I have a Linux server (CentOS 5.5) that has two identical IDE hard drives. I've used software RAID (mdadm) to create mirrors for each filesystem, so that either hard drive could fail and no data would be lost.
Today one of my hard drives failed. The whole point of RAID should be to allow the system to keep running when this happens; but what happened instead was that the console began spewing the same 4 lines over and over:
hdb: task_out_intr: status=0x61 { DriveReady DeviceFault Error }
hdb: task_out_intr: error=0x04 { DriveStatusError }
ide: failed opcode was: unknown
ide0: reset: success
Due to the high rate of errors being produced, the console was unusable. I was able to SSH in, but the first command I tried just hung. I SSH'ed in again and tried to reboot, but that got hung up as well. Ultimately I had to physically reset the machine.

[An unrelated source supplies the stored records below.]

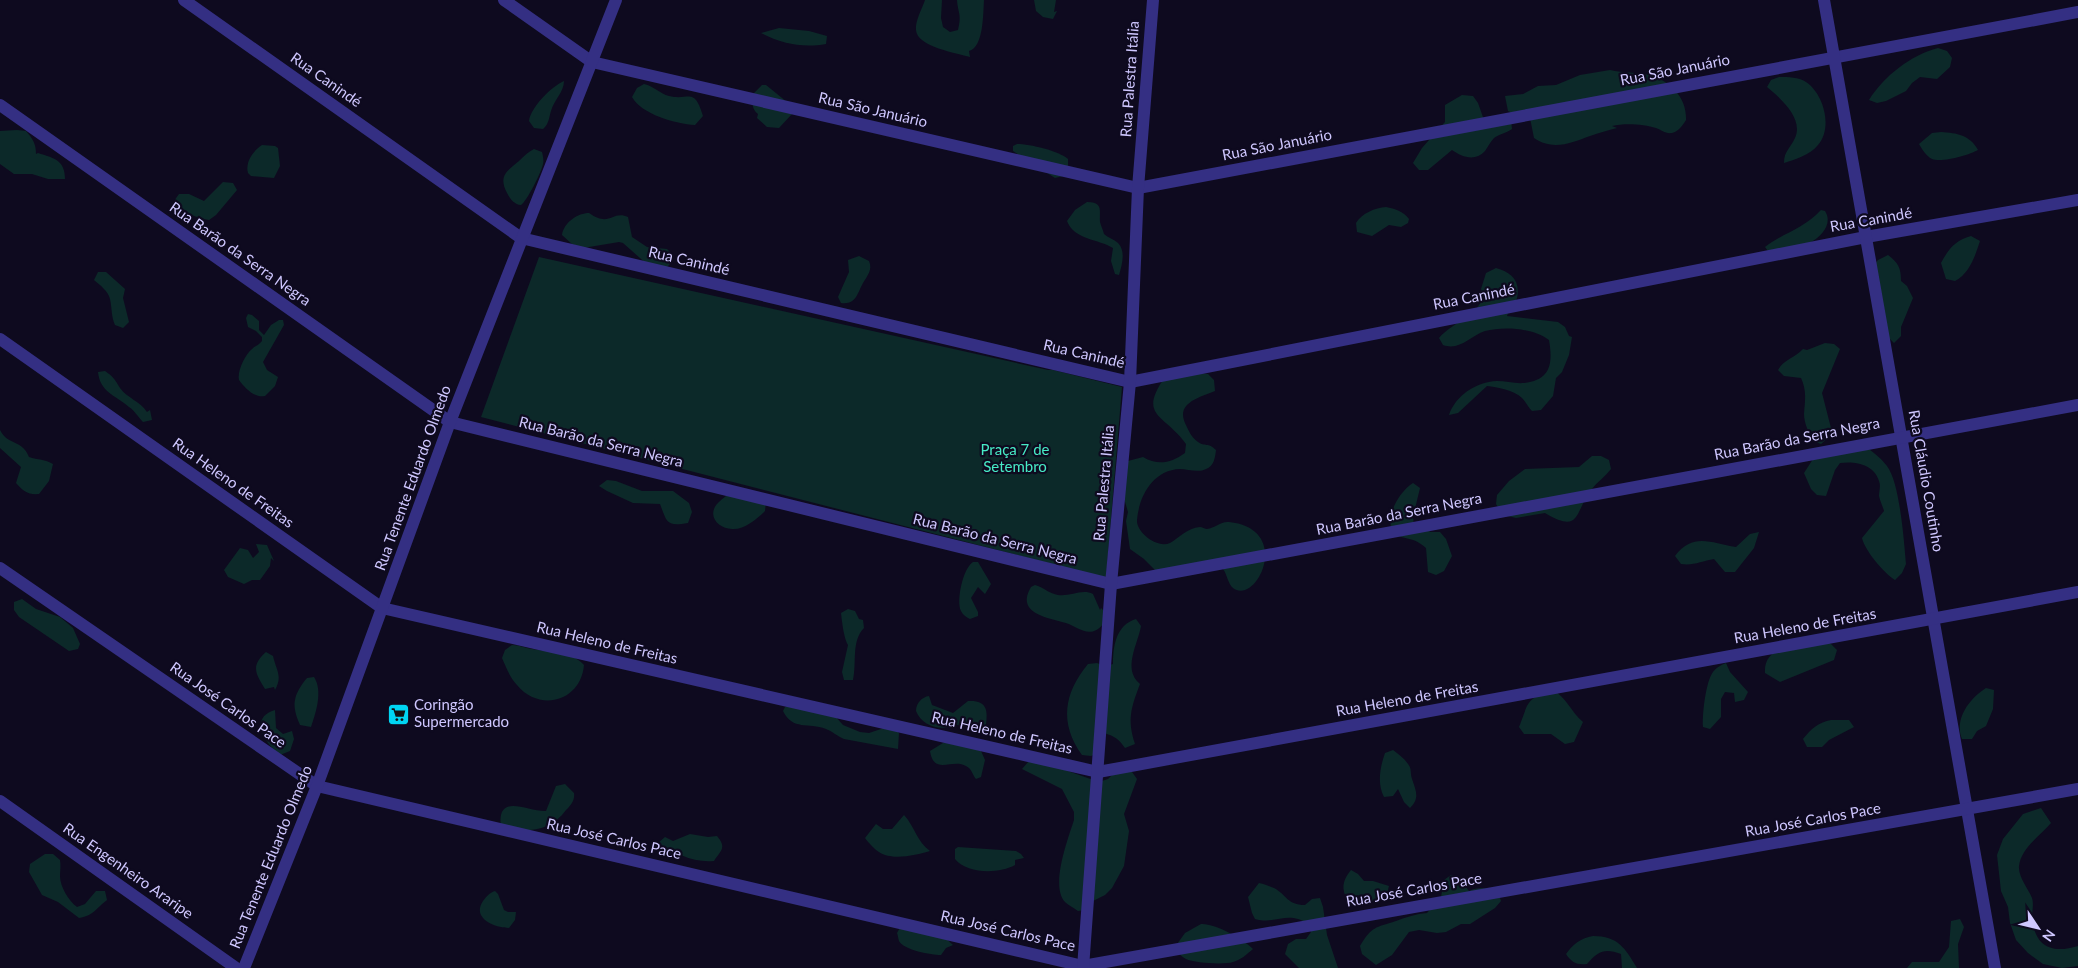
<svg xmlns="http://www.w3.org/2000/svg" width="2078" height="968" font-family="Lato,sans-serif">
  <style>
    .green { fill: #0c2929 }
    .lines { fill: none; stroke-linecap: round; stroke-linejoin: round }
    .street { stroke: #342f83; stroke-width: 12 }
    .labels { text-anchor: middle; stroke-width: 4.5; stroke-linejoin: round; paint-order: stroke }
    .street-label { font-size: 15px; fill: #cfc7ff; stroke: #0e0a1f }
    .park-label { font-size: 15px; fill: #47ebc6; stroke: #0e0a1f }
    .poi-label { font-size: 15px; fill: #cfc7ff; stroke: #0e0a1f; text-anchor: start }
  </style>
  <rect width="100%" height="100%" fill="#0e0a1f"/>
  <g class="green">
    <path d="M925,0H942L941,18L943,27L950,32L958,30C962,14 958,14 957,0H984C983,13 984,47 969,51L970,57C957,53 917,47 916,30C915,21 922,9 925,0Z"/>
    <polygon points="1034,0 1056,0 1054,12 1057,11 1053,19 1043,17 1036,11"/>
    <path d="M779,28L809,31L827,36L826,44C803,48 782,44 761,33Z"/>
    <path d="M1938,48L1947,51L1952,58L1950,67L1937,79L1920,77L1912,83L1906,91L1886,101L1877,103L1869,100C1884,76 1911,55 1938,48Z"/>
    <path d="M1610,70C1623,73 1637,72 1649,75C1671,81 1687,98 1686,120C1683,125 1678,132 1672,133C1665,134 1662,130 1656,128C1644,124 1624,123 1612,126L1617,128C1608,130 1599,133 1590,136C1571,143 1553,151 1534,138L1529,113L1516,115L1508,111L1505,96L1523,94L1538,86L1556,85L1580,75Z"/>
    <path d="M1779,77C1789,77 1798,77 1806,82C1824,94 1833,128 1818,145C1810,155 1796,159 1784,163C1784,151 1790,149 1795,138C1804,118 1780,98 1767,87L1771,80Z"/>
    <path d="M564,81C564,92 554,100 551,111C549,117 549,124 543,129L534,128L529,121C531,107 551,87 564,81Z"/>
    <path d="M644,84C654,86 660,94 669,96C689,101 694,86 703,116L695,125C676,124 641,114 632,97L637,88Z"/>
    <path d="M762,85H766L787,102L792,114L779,128L767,127L757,118L758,114C752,110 752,102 752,95Z"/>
    <path d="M1462,95L1473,96L1478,103L1484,120H1511L1512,129C1507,133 1499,134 1494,138C1490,142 1488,147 1485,151C1475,162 1462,157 1452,150L1428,170H1419L1413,163L1422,148L1445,122V105Z"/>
    <path d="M17,130L26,131C33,139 36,144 36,154L38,153C54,158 65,160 65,179H48L32,174H14L0,164V131Z"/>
    <path d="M1941,132C1957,133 1970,135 1978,150C1969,155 1942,163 1932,159C1926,156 1922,149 1919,144L1932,133Z"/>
    <path d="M1017,144C1030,144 1059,151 1068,159V168L1063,176L1055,178L1013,151V146Z"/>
    <path d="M262,145L275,146L278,148L280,166L274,178L251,176L248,173C245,162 253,151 262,145Z"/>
    <path d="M534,149L542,152C543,156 544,161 543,164C542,171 527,201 521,205C514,204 510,199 507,193C498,176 507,171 519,161C524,156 528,152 534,149Z"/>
    <path d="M223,182L233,183L237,190L216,215L209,220C196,218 182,212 174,201L179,194H189L204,201Z"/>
    <path d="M1087,202C1104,202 1099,211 1100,222C1101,226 1103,230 1104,234C1108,238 1114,239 1118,243C1126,251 1122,265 1119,275L1115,274L1111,261L1113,248C1099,239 1074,240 1067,221L1075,210Z"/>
    <path d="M1386,207C1395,209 1403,211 1409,219L1408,223L1401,227L1389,225L1372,236L1357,232L1356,223C1362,213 1375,208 1386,207Z"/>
    <path d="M1821,210L1825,211C1833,223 1822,236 1811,242C1799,248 1781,248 1768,251L1765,247C1783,233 1805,228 1821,210Z"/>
    <path d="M589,213C610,228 612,210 628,217L632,237L647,247L667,249L671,253L670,264L667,267L649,266L623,243L619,242L583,248L572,244L562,235C564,222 578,213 589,213Z"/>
    <path d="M1971,236L1980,241C1975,256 1970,273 1955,281L1946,279L1941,263C1948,250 1955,240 1971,236Z"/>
    <path d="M1888,255C1898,263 1901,267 1901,281L1907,286L1913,298L1901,327V336L1894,343L1887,336L1872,267L1878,260Z"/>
    <path d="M859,256L869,261C873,270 867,276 863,283C857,294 856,305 841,303L838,297L849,272L848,260Z"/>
    <polygon points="539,257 1048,370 1053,370 1122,387 1106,578 481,417"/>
    <path d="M1496,268C1511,272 1521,281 1517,298C1515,304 1509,310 1507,316L1558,322L1565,327L1569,336L1572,337L1569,355L1562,372L1556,378L1553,396L1541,410L1532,411C1528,407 1526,402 1522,398C1514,390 1497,387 1487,386L1458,413L1449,415C1455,398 1470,386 1489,382C1500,379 1512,384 1524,383C1551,380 1553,363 1549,340C1533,328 1504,326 1485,331C1470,336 1460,351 1443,345L1439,338C1453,322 1475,317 1484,297L1481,289L1486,273Z"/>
    <path d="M98,272H106L125,289L123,298L129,322L123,328L115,325C111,316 112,308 110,299C108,291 100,285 94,280Z"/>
    <path d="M248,314L252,315L259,321V330L264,335L271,325L279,320H283L284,325L263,362L267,370L278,377L275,386L265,396C254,398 245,388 239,380C237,371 245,355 252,349C255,346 259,345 262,341V337L256,331L248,327L246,318Z"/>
    <path d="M1825,343L1834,344L1840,349L1822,393L1831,428L1829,437L1821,444L1813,441C1809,433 1804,423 1804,414C1805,401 1807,391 1801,378L1784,376L1778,370C1784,359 1795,358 1803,349L1807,350Z"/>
    <path d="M105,371C114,377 115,380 120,388C127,398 140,401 147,412L150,410L152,420L143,422C138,417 135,411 129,407C115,395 100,392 98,372Z"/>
    <path d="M1199,373L1208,374L1214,380L1215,391C1200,397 1176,403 1185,423C1189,431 1191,437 1198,442C1205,447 1208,442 1216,450C1215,458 1214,466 1206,469C1199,473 1187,469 1180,469C1153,470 1139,496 1137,520C1136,532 1157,549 1170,543C1179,538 1187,528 1200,527C1202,527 1205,529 1207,529C1215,528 1221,521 1229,522C1294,529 1256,606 1233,588C1228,584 1227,574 1223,569L1158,573L1144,559L1130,549L1126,521L1128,512L1123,495L1128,461L1143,457C1158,466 1171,463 1185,453L1186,444C1165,414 1137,417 1165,377Z"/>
    <path d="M0,430C8,446 22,439 29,457C38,460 45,459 53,464L49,481L39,494C28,495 23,491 16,483L21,467L0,448Z"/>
    <path d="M1861,444C1871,450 1880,457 1887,466C1900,483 1904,542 1906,564L1902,573L1895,580C1884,573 1865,551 1862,538L1884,511C1883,507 1880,501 1879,496C1879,491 1881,486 1879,481C1874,464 1855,461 1840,463L1835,470L1826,496L1817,495L1811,489L1804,473L1813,459Z"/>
    <path d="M1592,456H1601L1609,460L1611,469C1605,477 1597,482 1592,489C1574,511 1582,535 1545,513L1516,518L1508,516L1501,512L1496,504L1497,495L1509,481L1525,469L1579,467Z"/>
    <path d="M607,480L616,481L642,491H673L689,503L692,512L688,523C666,527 667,522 660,504L633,503L607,491L599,486Z"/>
    <path d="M1413,483L1420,488L1413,517L1414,526L1431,532H1440L1446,539L1452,556L1444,571L1436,575L1428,572L1426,548C1414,537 1407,540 1393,534C1385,516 1398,493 1413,483Z"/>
    <path d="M727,495L766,501L765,511C757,519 744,530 732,529C721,529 710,520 714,509C716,503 723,499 727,495Z"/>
    <path d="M1759,532L1754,548L1735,572H1725L1714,559C1702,561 1693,566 1681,564L1675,556C1693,532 1711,543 1736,547L1750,534Z"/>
    <polygon points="256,544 267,545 274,561 271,558 270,566 260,580 252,580 244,584 228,577 224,570 240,548 248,550 253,558 259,552"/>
    <path d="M973,562H978L991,584L985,594L978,587L971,598L978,612V616L970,619C966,617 963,615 961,611C956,601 963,568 973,562Z"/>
    <path d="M1035,585C1043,587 1050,594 1058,595C1070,597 1082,588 1093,594L1100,610L1101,608L1104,611V623C1089,642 1078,625 1062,622C1044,617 1016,612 1031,587Z"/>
    <polygon points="22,599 36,609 60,617 73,628 80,644 78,649 69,651 19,617 14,610 14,602"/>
    <path d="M848,609L855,611L859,619L863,620L864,628C851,641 857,663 853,680H844L842,672L848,645C844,639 842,622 841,613Z"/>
    <path d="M1136,619L1141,626C1138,644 1122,669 1140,684C1131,708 1127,719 1135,744L1125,748C1119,739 1114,736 1104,733L1100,752L1091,756L1082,755C1059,723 1064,693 1088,664L1097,663L1105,666L1113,664C1113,646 1116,625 1136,619Z"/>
    <path d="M1822,640L1831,644L1837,650L1834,660L1780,682L1765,673C1763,644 1801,643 1822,640Z"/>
    <path d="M512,645C519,645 525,648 532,649C549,652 572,651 584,665C581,701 540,713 517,685C510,678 506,667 502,658L505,650Z"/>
    <path d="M266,652L273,656C276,670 283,676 275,690L274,687L265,689C256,674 250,666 266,652Z"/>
    <path d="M1726,663L1730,672L1748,692L1744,700L1735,702L1734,693L1725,692L1721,699V717L1710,729L1703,727C1702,714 1706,681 1713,672C1717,667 1721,665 1726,663Z"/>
    <path d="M314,677C323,691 316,712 311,727L300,725C291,705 293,695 307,678Z"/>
    <path d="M1986,688L1994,690L1993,709L1986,726L1977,731L1972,739H1962C1954,719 1969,699 1986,688Z"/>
    <path d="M1553,690C1567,698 1571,712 1583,722L1574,742L1565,744L1551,734H1524L1519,727C1529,702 1525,699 1553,690Z"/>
    <path d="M929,696L932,705L953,713L968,701C987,700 988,710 986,725C975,737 969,725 957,725C953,725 953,726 949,727C936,730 921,724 916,711C916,703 922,697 929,696Z"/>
    <path d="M796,705L835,716L843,725L860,732L869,733L887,727L893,728L899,733L898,749L844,739C837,736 832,731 826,729C808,722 793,731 783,711L785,707Z"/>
    <path d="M275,710L276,728L283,734L292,731L294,739L290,751L280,755C265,744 248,718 275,710Z"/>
    <path d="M1831,720H1849L1854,727L1829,740L1822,747H1807L1803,739C1811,729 1819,722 1831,720Z"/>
    <path d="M951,742L981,751L985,760L981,777L976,779C972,774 972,769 966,766C952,758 934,776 930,751L943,743Z"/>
    <path d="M1393,750C1398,754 1404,758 1408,764C1412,769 1410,773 1412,779C1416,791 1420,798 1410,808L1404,802L1398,789L1393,796L1384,797C1377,784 1380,767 1385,753Z"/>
    <path d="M1029,761L1048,764L1099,782L1108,779L1115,772H1132L1137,779L1124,814L1129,831L1124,866L1112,888L1105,895L1091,902L1085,910L1078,911C1074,908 1068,905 1065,902C1050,886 1068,839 1074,820V812L1062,789L1022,769Z"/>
    <path d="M565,784L574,793C575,800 571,805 566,810C549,833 527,832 501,828C496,791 527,812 546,811L556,786Z"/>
    <path d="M2041,808L2051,823C2040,836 2021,848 2019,866C2018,877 2028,888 2032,898C2034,904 2032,911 2032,918C2035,947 2052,954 2078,946V966L2062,968L2043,964L2028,953L2016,940L2010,923L2008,907L2001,891L1997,855L2003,839L2023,814Z"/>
    <path d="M904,815C915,827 917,842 930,851C916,855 892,861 879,852C874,849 869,843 865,838L876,824L883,829H892Z"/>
    <path d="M690,834L708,837L717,836C727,848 721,850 714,861C693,863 675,853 658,843L665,837L673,841Z"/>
    <path d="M958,847L1016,851L1021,854L1024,858L1015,860V865C999,874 967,874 955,859V849Z"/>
    <path d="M45,854H53L60,860C61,866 60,871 60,876C60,887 69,901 77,907L85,904L96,891H105L107,900C95,909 95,915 79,918L58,902L42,895L29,872L30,864Z"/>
    <path d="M1351,870L1358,874L1364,881H1373L1389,886C1388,889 1388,892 1387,894C1383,904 1357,903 1348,901C1341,889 1342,881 1351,870Z"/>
    <path d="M1451,875L1459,877L1469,891C1480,886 1487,888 1498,892L1501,901L1495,908L1470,924H1461L1446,932L1437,933L1419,930L1409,932L1392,955L1376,965L1362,954L1360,946C1372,926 1375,928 1396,921C1406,917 1416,914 1427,913L1441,897L1444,880Z"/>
    <path d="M1259,883C1264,884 1269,886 1274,888C1287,895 1287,905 1305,905L1312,899L1320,898L1323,907L1327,935L1338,968H1299L1285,954L1288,944L1296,939H1306L1311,932L1308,924C1287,910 1277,925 1255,919L1252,913L1248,897Z"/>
    <path d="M495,891L498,894L504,910L508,912H516L515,920L509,928C496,928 471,919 483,901C487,896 489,893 495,891Z"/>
    <polygon points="1960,919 1964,927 1958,944 1959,968 1907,968 1912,962 1939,962 1949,947 1951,921"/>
    <path d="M902,924L941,934L953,945L946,948L941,955C931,955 904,950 899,941C898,938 898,935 897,933Z"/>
    <path d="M1201,924C1214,923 1244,939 1253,949C1247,954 1241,960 1233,962C1224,965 1194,963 1186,959C1180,956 1178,952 1175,947L1185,933Z"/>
    <path d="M1593,936C1618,936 1625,948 1637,968H1622L1621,954C1605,948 1598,951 1587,964C1577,965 1572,963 1566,954C1573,944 1581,938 1593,936Z"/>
  </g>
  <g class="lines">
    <g class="street">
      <polyline points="184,0 521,238 1130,382 1866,237 2078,200"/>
      <polyline points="504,0 592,62 1138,188 2078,12"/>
      <polyline points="1824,0 1995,968"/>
      <polyline points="0,105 450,422 1111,584 2078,405"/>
      <polyline points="0,339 382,608 1098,772 2078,592"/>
      <polyline points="0,568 317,786 1083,966 2078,789"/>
      <polyline points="0,801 236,968"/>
      <polyline points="244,968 317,786 450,422 616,0"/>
      <polyline points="1083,968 1111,584 1130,382 1138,188 1153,0"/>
    </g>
  </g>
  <defs>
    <symbol id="supermarket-square" viewBox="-11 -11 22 22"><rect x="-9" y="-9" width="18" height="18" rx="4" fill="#00d5f2" stroke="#0e0a1f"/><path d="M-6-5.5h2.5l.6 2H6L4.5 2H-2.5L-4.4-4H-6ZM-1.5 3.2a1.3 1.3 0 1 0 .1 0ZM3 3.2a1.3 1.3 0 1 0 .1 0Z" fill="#111"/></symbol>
  </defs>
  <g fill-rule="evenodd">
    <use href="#supermarket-square" x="386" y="702" width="25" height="25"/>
  </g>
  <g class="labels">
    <g class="street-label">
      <text transform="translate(1675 70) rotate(-11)" y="5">Rua São Januário</text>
      <text transform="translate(1130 79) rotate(-86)" y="5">Rua Palestra Itália</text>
      <text transform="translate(326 80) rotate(35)" y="5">Rua Canindé</text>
      <text transform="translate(873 110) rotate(13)" y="5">Rua São Januário</text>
      <text transform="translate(1277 145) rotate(-11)" y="5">Rua São Januário</text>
      <text transform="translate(1871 220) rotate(-10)" y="5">Rua Canindé</text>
      <text transform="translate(240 254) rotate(35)" y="5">Rua Barão da Serra Negra</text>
      <text transform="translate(689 261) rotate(13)" y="5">Rua Canindé</text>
      <text transform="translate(1474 297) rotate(-11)" y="5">Rua Canindé</text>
      <text transform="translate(1084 354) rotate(13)" y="5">Rua Canindé</text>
      <text transform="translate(1797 439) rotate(-11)" y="5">Rua Barão da Serra Negra</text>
      <text transform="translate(601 442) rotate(14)" y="5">Rua Barão da Serra Negra</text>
      <text transform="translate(413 478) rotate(-70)" y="5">Rua Tenente Eduardo Olmedo</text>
      <text transform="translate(1926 481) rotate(80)" y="5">Rua Cláudio Coutinho</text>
      <text transform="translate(233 483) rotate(35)" y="5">Rua Heleno de Freitas</text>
      <text transform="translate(1104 483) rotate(-85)" y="5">Rua Palestra Itália</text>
      <text transform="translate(1399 514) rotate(-11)" y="5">Rua Barão da Serra Negra</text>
      <text transform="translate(995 539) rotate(14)" y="5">Rua Barão da Serra Negra</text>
      <text transform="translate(1805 626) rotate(-10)" y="5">Rua Heleno de Freitas</text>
      <text transform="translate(607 643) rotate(13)" y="5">Rua Heleno de Freitas</text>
      <text transform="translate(1407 699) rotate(-10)" y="5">Rua Heleno de Freitas</text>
      <text transform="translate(228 705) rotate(35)" y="5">Rua José Carlos Pace</text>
      <text transform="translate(1002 733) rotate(13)" y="5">Rua Heleno de Freitas</text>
      <text transform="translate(1813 820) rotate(-10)" y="5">Rua José Carlos Pace</text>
      <text transform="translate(614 839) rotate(13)" y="5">Rua José Carlos Pace</text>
      <text transform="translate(271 857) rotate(-68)" y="5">Rua Tenente Eduardo Olmedo</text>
      <text transform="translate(128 871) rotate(35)" y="5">Rua Engenheiro Araripe</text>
      <text transform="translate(1414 890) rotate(-10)" y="5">Rua José Carlos Pace</text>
      <text transform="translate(1008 931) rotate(13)" y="5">Rua José Carlos Pace</text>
    </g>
    <g class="park-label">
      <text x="1015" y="455">Praça 7 de<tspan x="1015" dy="17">Setembro</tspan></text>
    </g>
    <g class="poi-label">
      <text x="414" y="710">Coringão<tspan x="414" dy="17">Supermercado</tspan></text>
    </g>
  </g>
  <g transform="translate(2038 928) rotate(125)" stroke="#0e0a1f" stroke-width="4" paint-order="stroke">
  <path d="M0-4L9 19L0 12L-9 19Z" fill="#cfc7ff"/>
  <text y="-8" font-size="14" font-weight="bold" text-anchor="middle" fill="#cfc7ff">N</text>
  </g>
</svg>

I know how to remove the failed drive from the MD and replace it, etc. But having the machine lock up and become unusable in this situation seems to defeat the whole point of having RAID mirrors in the first place.
Is this just the way the Linux kernel always behaves in this situation? Or is there some way to configure the kernel so that when a hard drive fails, it rate-limits the errors being produced, and doesn't prevent the machine from being used and cleanly rebooted?